[llvm] r287021 - AMDGPU: Enable store clustering
Matt Arsenault via llvm-commits
llvm-commits at lists.llvm.org
Tue Nov 15 12:22:55 PST 2016
Author: arsenm
Date: Tue Nov 15 14:22:55 2016
New Revision: 287021
URL: http://llvm.org/viewvc/llvm-project?rev=287021&view=rev
Log:
AMDGPU: Enable store clustering
Also respect the TII hook for these like the generic code does
in case we want a flag later to disable this.
Modified:
llvm/trunk/lib/Target/AMDGPU/AMDGPUInstrInfo.cpp
llvm/trunk/lib/Target/AMDGPU/AMDGPUInstrInfo.h
llvm/trunk/lib/Target/AMDGPU/AMDGPUTargetMachine.cpp
llvm/trunk/test/CodeGen/AMDGPU/si-triv-disjoint-mem-access.ll
Modified: llvm/trunk/lib/Target/AMDGPU/AMDGPUInstrInfo.cpp
URL: http://llvm.org/viewvc/llvm-project/llvm/trunk/lib/Target/AMDGPU/AMDGPUInstrInfo.cpp?rev=287021&r1=287020&r2=287021&view=diff
==============================================================================
--- llvm/trunk/lib/Target/AMDGPU/AMDGPUInstrInfo.cpp (original)

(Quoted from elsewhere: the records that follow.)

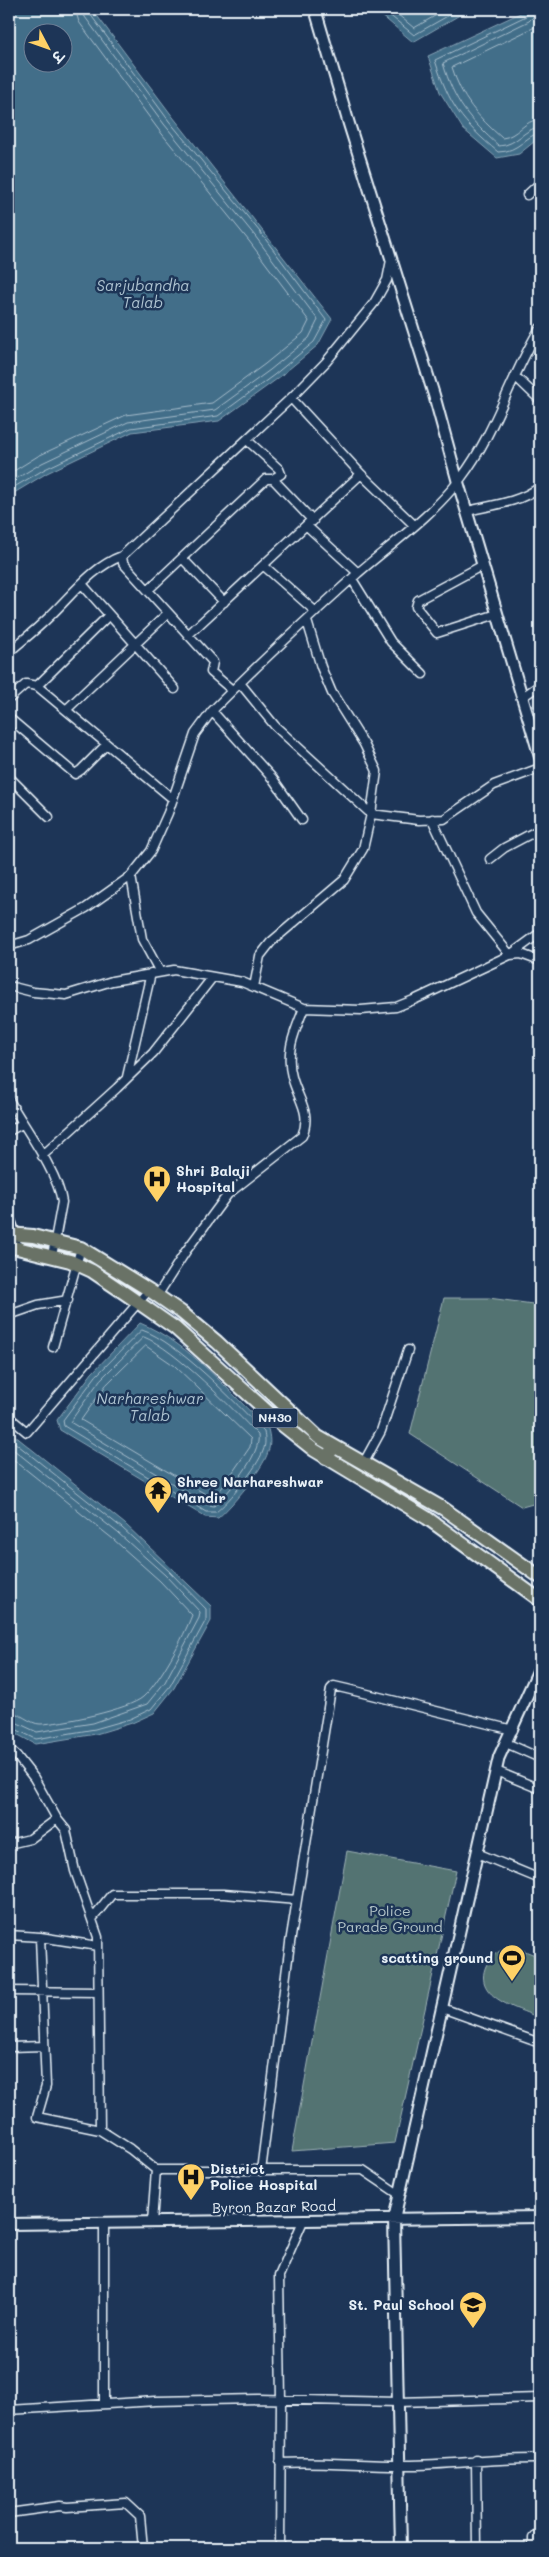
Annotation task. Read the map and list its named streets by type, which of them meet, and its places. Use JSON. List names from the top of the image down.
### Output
{
  "streets": {
    "main road": ["NH30"],
    "street": ["Byron Bazar Road"]
  },
  "water": ["Sarjubandha Talab", "Narhareshwar Talab"],
  "parks": ["Police Parade Ground"],
  "places": {
    "hospital": ["Shri Balaji Hospital", "District Police Hospital"],
    "temple": ["Shree Narhareshwar Mandir"],
    "sports": ["scatting ground"],
    "school or university": ["St. Paul School"]
  },
  "north": "bottom right"
}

+++ llvm/trunk/lib/Target/AMDGPU/AMDGPUInstrInfo.cpp Tue Nov 15 14:22:55 2016
@@ -36,6 +36,10 @@ bool AMDGPUInstrInfo::enableClusterLoads
return true;
}
+bool AMDGPUInstrInfo::enableClusterStores() const {
+ return true;
+}
+
// FIXME: This behaves strangely. If, for example, you have 32 load + stores,
// the first 16 loads will be interleaved with the stores, and the next 16 will
// be clustered as expected. It should really split into 2 16 store batches.
Modified: llvm/trunk/lib/Target/AMDGPU/AMDGPUInstrInfo.h
URL: http://llvm.org/viewvc/llvm-project/llvm/trunk/lib/Target/AMDGPU/AMDGPUInstrInfo.h?rev=287021&r1=287020&r2=287021&view=diff
==============================================================================
--- llvm/trunk/lib/Target/AMDGPU/AMDGPUInstrInfo.h (original)
+++ llvm/trunk/lib/Target/AMDGPU/AMDGPUInstrInfo.h Tue Nov 15 14:22:55 2016
@@ -40,6 +40,7 @@ public:
explicit AMDGPUInstrInfo(const AMDGPUSubtarget &st);
bool enableClusterLoads() const override;
+ bool enableClusterStores() const override;
bool shouldScheduleLoadsNear(SDNode *Load1, SDNode *Load2,
int64_t Offset1, int64_t Offset2,
Modified: llvm/trunk/lib/Target/AMDGPU/AMDGPUTargetMachine.cpp
URL: http://llvm.org/viewvc/llvm-project/llvm/trunk/lib/Target/AMDGPU/AMDGPUTargetMachine.cpp?rev=287021&r1=287020&r2=287021&view=diff
==============================================================================
--- llvm/trunk/lib/Target/AMDGPU/AMDGPUTargetMachine.cpp (original)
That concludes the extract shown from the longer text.